A propósito do tema, representantes de seis vítimas do tiroteio em Aurora escreveram uma carta aberta à Warner Bros. pedindo maior pressão junto dos legisladores para o aumento do controlo sobre a venda e posse de armas.
Para a Warner Bros. que co-produz e distribui o filme, "a violência com armas na nossa sociedade é uma questão crítica", lê-se numa declaração. O estúdio afirma a sua "mais profunda simpatia a todas as vítimas e famílias afetadas por essas tragédias" e acrescenta que o estúdio "tem um longo historial de doações a vítimas de violência, incluindo as de Aurora". Na mesma nota refere que a Warner Bros. "se juntou a outros líderes empresariais para incentivar os responsáveis políticos a aprovarem legislação que lide com essa epidemia".
Quanto ao filme em si, a Warner Bros. defende que "uma das funções da narrativa é provocar conversas difíceis sobre questões complexas" e recusa a glorificação da personagem Joker. "Que fique claro: nem a personagem fictícia Joker, nem o filme, é um endosso de qualquer tipo de violência no mundo real. Não é a intenção do filme, dos cineastas, ou do estúdio afirmar essa personagem como um herói", termina o comunicado.
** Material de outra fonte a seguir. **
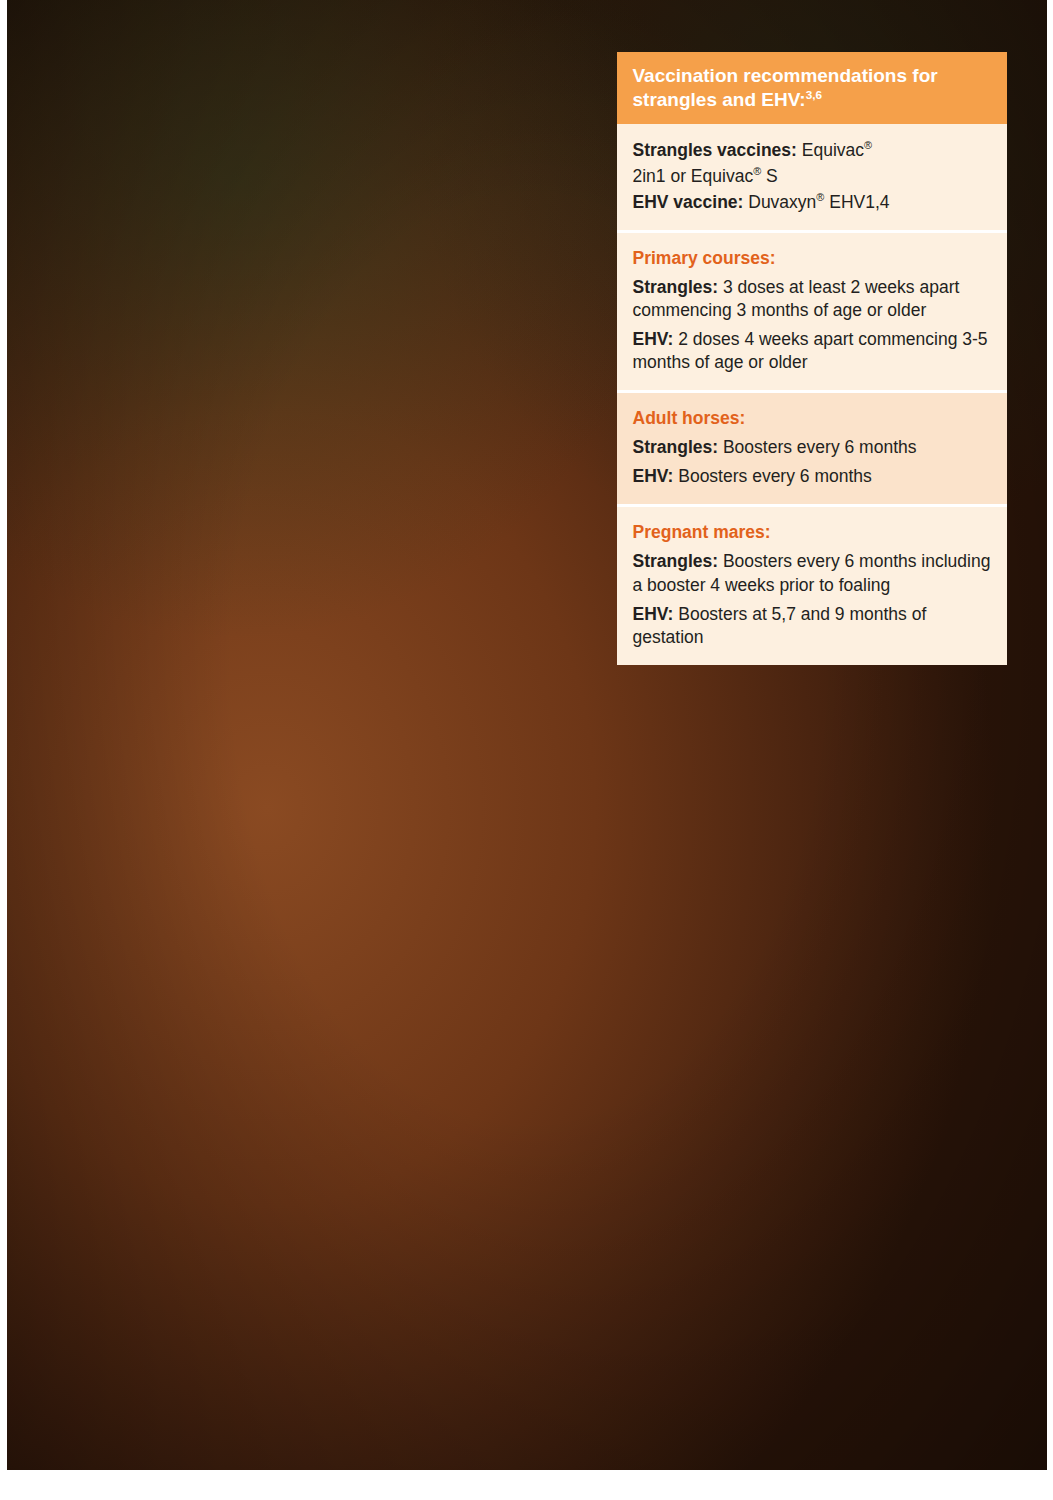Photograph: two horses in halters, heads together, facing the camera.
Vaccination recommendations for strangles and EHV:3,6
Strangles vaccines: Equivac®
2in1 or Equivac® S
EHV vaccine: Duvaxyn® EHV1,4
Primary courses:
Strangles: 3 doses at least 2 weeks apart commencing 3 months of age or older
EHV: 2 doses 4 weeks apart commencing 3-5 months of age or older
Adult horses:
Strangles: Boosters every 6 months
EHV: Boosters every 6 months
Pregnant mares:
Strangles: Boosters every 6 months including a booster 4 weeks prior to foaling
EHV: Boosters at 5,7 and 9 months of gestation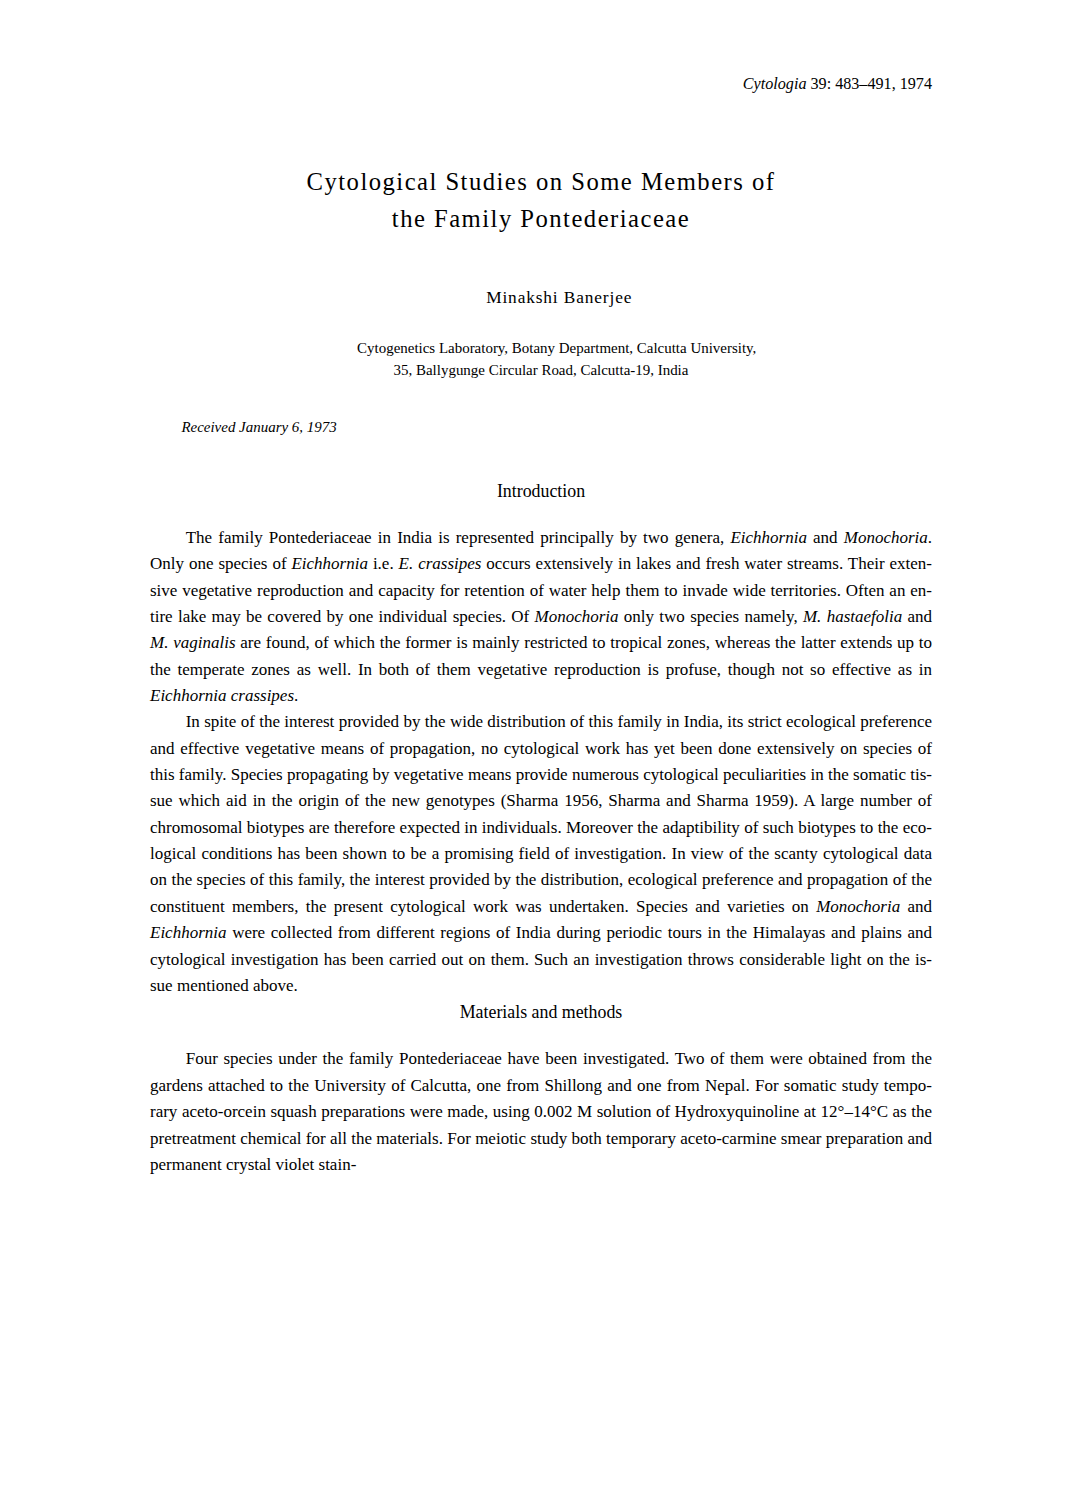Cytologia 39: 483–491, 1974
Cytological Studies on Some Members of
the Family Pontederiaceae
Minakshi Banerjee
Cytogenetics Laboratory, Botany Department, Calcutta University,
35, Ballygunge Circular Road, Calcutta-19, India
Received January 6, 1973
Introduction
The family Pontederiaceae in India is represented principally by two genera, Eichhornia and Monochoria. Only one species of Eichhornia i.e. E. crassipes occurs extensively in lakes and fresh water streams. Their extensive vegetative reproduction and capacity for retention of water help them to invade wide territories. Often an entire lake may be covered by one individual species. Of Monochoria only two species namely, M. hastaefolia and M. vaginalis are found, of which the former is mainly restricted to tropical zones, whereas the latter extends up to the temperate zones as well. In both of them vegetative reproduction is profuse, though not so effective as in Eichhornia crassipes.
In spite of the interest provided by the wide distribution of this family in India, its strict ecological preference and effective vegetative means of propagation, no cytological work has yet been done extensively on species of this family. Species propagating by vegetative means provide numerous cytological peculiarities in the somatic tissue which aid in the origin of the new genotypes (Sharma 1956, Sharma and Sharma 1959). A large number of chromosomal biotypes are therefore expected in individuals. Moreover the adaptibility of such biotypes to the ecological conditions has been shown to be a promising field of investigation. In view of the scanty cytological data on the species of this family, the interest provided by the distribution, ecological preference and propagation of the constituent members, the present cytological work was undertaken. Species and varieties on Monochoria and Eichhornia were collected from different regions of India during periodic tours in the Himalayas and plains and cytological investigation has been carried out on them. Such an investigation throws considerable light on the issue mentioned above.
Materials and methods
Four species under the family Pontederiaceae have been investigated. Two of them were obtained from the gardens attached to the University of Calcutta, one from Shillong and one from Nepal. For somatic study temporary aceto-orcein squash preparations were made, using 0.002 M solution of Hydroxyquinoline at 12°–14°C as the pretreatment chemical for all the materials. For meiotic study both temporary aceto-carmine smear preparation and permanent crystal violet stain-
O protagonista, Joaquin Phoenix, aceita o facto de que o seu Arthur Fleck/Joker possa ser um incómodo para muita gente mas, durante uma entrevista ao IndieWire afirma: "É isso mesmo que é bom. Estamos a falar de alguém que não distingue o bem do mal". E acrescenta que "Se provocamos desconforto a alguém, não nos podemos censurar. As pessoas falam sobre isso porque se importam com o facto. Pode perturbá-las, mas espero que também seja porque se importam."
Todd Philips, o realizador, nega irresponsabilidade no retrato do vilão. Ao Variety questionou, já esta semana: "Não será algo bom retirar aquele ar de desenhos animados que nos torna indiferentes à violência?" e prossegue "fiquei um pouco surpreendido por a discussão ter caminhado nessa direção, que o filme parece irresponsável porque, para mim, parece-me bastante responsável dar-lhe um tom real e torná-lo tão pesado."